半年以上ぶりにやるキャッチボール。ワクワクしながらボールを受けたけたのだが、少し「ガッカリ」した。これまでというもの、やる度にボールは速くなり、変化球はどんどん曲がっていった。日に日にレベルアップする彼のボールを受けるのが一番の喜びであり、楽しみだった。
それがこの日、球速は劇的に落ちていた。よくよく見れば、20mほど向こうから投げる彼のシルエットは大きく痩せこけ、盛り上がって見えた大胸筋は、もはや見る影もなくなっていた。

元々ガリガリだった彼は、部活が終わり帰宅すると、黙々と筋トレを繰り返し、無理をしながら大量のご飯を食べ続けた。3年生になると、大胸筋が大きくなり、“細マッチョ”の体を手に入れた。
野球に対する情熱が、ツラい自主練に向かわせ、体型変化という形になって表れた。

これもひとつ努力の証だ。

部活を引退すると、すぐさま受験勉強に取り組んだ。
「○○大学に行きたい」と目標を立てたものの、それは果てしなく遠い道程。夏の模試ではE判定すら付かなかった。その後もブレることなく、自習室や図書館などで努力を重ねた。秋口にはC判定に、年明けにはA判定になっていた。

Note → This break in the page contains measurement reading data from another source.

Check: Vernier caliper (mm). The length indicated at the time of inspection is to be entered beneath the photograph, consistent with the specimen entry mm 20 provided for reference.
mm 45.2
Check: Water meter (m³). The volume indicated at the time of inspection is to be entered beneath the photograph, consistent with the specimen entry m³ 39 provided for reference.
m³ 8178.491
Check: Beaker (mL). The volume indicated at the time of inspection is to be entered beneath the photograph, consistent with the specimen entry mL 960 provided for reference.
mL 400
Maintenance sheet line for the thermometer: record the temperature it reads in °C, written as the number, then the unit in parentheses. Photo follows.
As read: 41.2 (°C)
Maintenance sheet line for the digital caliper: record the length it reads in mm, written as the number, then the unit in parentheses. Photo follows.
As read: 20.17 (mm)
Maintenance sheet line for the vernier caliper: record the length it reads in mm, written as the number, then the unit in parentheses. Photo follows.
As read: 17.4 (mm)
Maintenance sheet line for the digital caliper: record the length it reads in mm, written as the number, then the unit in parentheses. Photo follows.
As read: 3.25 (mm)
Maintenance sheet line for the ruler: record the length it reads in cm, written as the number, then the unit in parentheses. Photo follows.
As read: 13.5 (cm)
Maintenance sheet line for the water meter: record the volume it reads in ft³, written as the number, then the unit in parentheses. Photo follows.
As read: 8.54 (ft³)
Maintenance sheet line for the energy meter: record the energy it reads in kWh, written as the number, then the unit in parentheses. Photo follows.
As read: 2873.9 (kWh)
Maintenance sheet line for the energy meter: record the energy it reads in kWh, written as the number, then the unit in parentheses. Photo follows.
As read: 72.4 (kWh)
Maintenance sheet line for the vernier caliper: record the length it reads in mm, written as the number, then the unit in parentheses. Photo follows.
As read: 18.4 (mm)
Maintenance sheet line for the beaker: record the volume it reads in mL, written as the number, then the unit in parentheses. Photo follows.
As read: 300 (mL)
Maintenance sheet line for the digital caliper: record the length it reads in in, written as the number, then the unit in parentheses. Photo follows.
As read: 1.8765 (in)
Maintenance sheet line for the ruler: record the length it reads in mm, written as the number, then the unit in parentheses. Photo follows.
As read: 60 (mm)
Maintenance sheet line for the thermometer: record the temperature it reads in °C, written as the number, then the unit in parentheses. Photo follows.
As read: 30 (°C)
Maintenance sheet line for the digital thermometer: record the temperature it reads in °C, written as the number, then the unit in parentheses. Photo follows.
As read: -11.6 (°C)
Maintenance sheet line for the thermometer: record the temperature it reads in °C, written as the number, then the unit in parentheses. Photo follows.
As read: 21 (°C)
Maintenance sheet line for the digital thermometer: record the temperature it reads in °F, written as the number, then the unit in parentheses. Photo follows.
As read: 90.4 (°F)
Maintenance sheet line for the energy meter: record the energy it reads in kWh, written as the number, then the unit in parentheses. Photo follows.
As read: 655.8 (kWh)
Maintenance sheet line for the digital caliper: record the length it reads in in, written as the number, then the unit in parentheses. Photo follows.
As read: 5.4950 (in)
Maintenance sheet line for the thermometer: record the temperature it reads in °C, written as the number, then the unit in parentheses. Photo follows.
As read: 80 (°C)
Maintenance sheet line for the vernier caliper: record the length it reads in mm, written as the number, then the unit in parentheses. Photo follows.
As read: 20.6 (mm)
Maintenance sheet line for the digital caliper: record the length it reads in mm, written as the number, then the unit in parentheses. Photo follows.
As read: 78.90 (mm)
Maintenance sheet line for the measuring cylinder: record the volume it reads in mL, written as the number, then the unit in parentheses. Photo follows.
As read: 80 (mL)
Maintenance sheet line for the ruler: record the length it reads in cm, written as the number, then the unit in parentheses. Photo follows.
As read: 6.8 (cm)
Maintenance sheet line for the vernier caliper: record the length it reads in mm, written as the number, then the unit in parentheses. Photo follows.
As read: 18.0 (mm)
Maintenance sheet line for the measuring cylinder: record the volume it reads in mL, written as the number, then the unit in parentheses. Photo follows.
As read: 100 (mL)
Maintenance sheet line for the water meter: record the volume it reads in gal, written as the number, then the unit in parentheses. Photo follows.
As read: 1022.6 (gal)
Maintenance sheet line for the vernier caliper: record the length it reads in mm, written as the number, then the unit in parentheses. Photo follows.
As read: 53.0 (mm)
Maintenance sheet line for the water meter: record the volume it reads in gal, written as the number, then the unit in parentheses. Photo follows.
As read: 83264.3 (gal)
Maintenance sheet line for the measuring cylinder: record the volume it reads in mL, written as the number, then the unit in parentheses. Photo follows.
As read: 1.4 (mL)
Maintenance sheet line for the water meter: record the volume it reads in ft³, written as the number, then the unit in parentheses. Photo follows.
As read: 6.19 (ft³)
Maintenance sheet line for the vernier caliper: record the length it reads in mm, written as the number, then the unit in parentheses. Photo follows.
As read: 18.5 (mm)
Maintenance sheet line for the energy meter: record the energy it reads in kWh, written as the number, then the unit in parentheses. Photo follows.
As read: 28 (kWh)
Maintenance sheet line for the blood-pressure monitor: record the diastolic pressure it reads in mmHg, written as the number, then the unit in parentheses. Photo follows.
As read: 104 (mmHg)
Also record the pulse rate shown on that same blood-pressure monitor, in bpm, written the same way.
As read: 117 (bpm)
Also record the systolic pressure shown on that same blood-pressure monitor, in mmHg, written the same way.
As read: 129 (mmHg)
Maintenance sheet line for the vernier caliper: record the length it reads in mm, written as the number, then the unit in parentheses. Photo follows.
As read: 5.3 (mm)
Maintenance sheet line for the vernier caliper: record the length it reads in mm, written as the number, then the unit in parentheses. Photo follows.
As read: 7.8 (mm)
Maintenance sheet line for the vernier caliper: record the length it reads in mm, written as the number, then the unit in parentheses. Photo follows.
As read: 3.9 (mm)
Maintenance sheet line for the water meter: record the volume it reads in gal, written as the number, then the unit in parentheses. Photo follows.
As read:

部活で学んだ努力の過程を、受験勉強という全く違うジャンルでも活かすことができた。

「ブラック部活」と呼ばれ、「勉強の邪魔になる」と活動制限される運動部活動。
勉強の仕方も大きく変わるというが、やり方がいかに変わろうが、大事なのは本人のやる気。自らが目標を立て、本気で挑めるかどうか。要するに“熱中経験の有無”がその子の人生を大きく左右するように思えてならない。

果たしてどれだけの子が授業で熱中できるのだろう。
部活でしか経験できないことがあるように思えてならない。

目標を達成した彼とは、間もなくお別れ。新たな目標を見つける旅に出る。